- **SHORT PROBLEM**: In the DConf mailing-list post, what does the quoted message say are the most important things to think about first?

-- begin SOURCE --

DConf: some observations
Philip Van Hoof
spamfrommailing at freax.org
Thu Apr 14 01:39:11 EEST 2005
On Wed, 2005-04-13 at 21:57 +0200, Simon Edwards wrote:
> I've been following this discussion this week and just wanted to make a couple
> of points that no one seems to have missed.
IMHO you are making a few very good points here. I wonder if you would
like to put effort and time in investigating and making such a use-case?
> 1) The discussion so far has been *very* technological and implementation
> driven while the real world problem(s) that need to be solved have barely
> been outlined or discussed. I'm not talking about things like "must support
> transactions" or "run as a daemon". I'm talking about mundane real world
> scenarios / Use cases such as:
> "Administrator Alan runs a classroom of computers, setup with Kiosk etc. Alan
> wants to disable printing in the web browser for all of the computers in the
> or the most common case (95%)
> "User X sets option XYZ in KApp. KApp should remember the state of XYZ next
> time it it run."
> Without a clear idea of the problems that need to be solved you might sitll be
> able to make a configuration system, but its usefullness in the real world
> will have less to do with engineering and more to do with dumb luck. The
> needs of the applications built on top of DConf (or whatever), and their
> problems, are the most important things to think about first.
> Later, with a clear idea of what needs to be possible you can work out the
> technical details. (This seems obvious to me, I don't know why everyone is so
> keen to spark emacs up at this early stage.)

-- end SOURCE --
-- begin DATA SECTION --

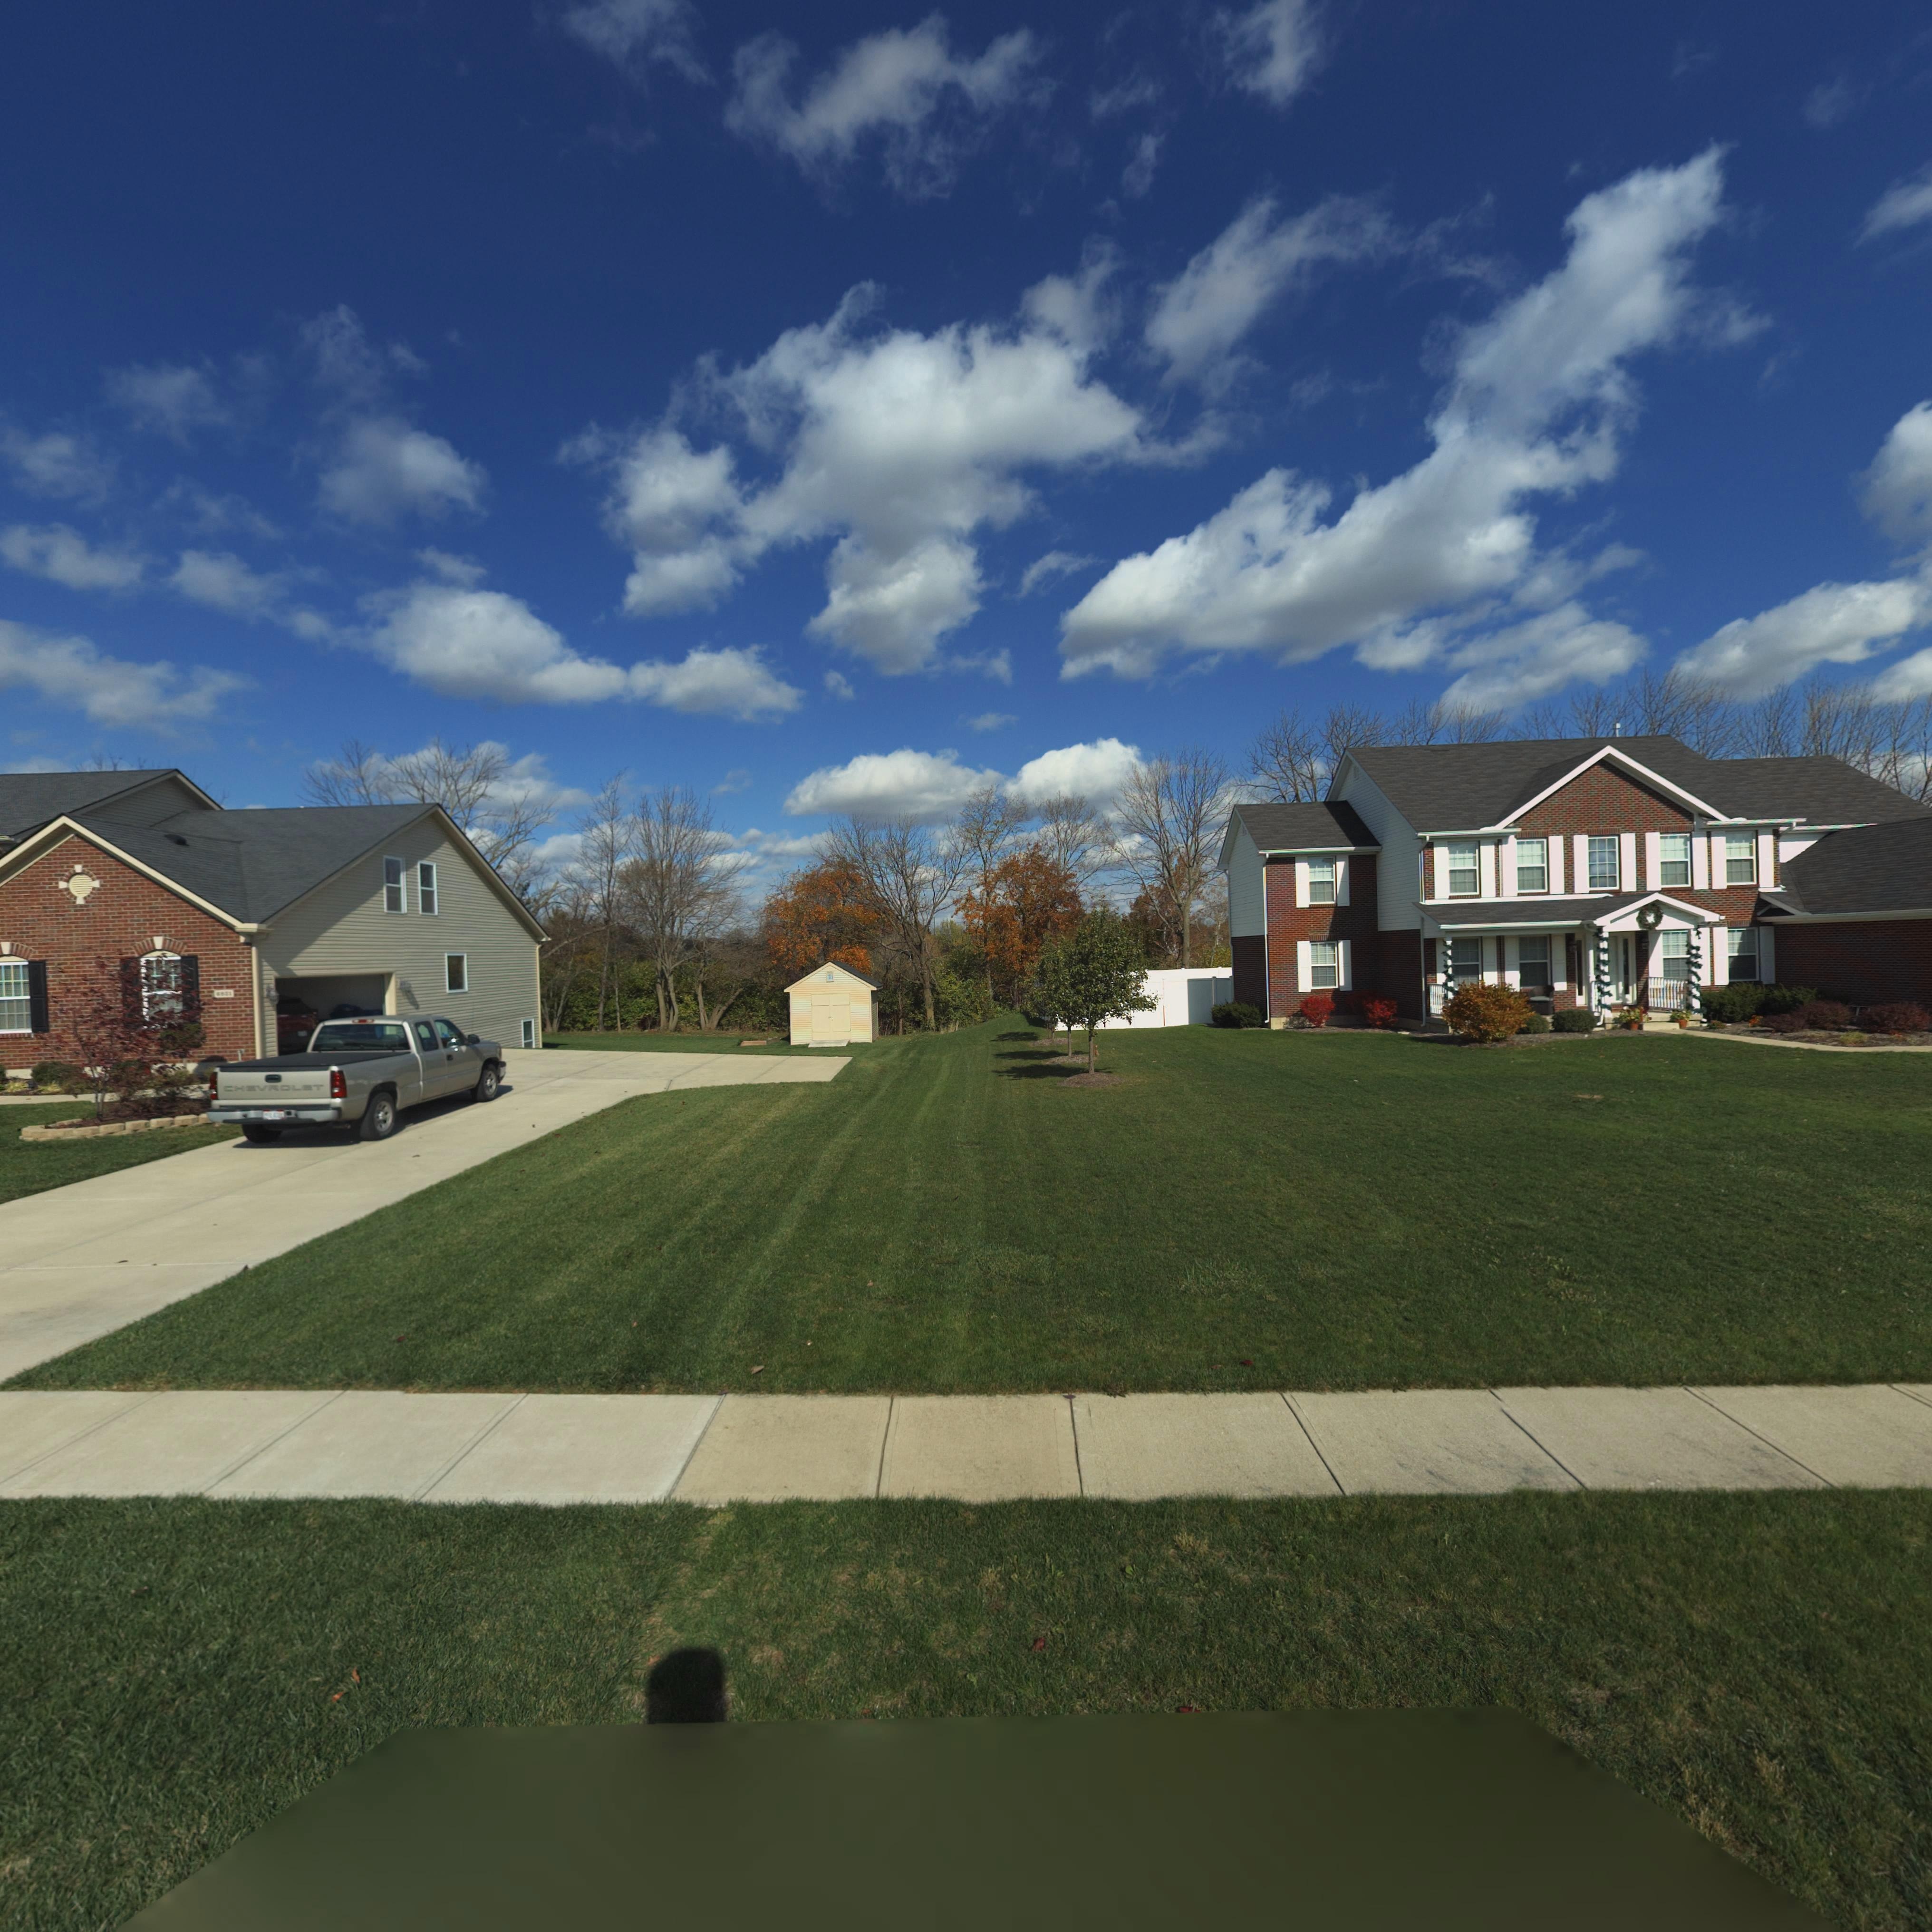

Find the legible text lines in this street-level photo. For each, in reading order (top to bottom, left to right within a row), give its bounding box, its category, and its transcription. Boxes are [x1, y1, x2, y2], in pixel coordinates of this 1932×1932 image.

[216, 991, 232, 997] StreetNumber: 6*31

-- end DATA SECTION --

- **OUTPUT FOR THIS TASK**: The needs of the applications built on top of DConf (or whatever) and their problems.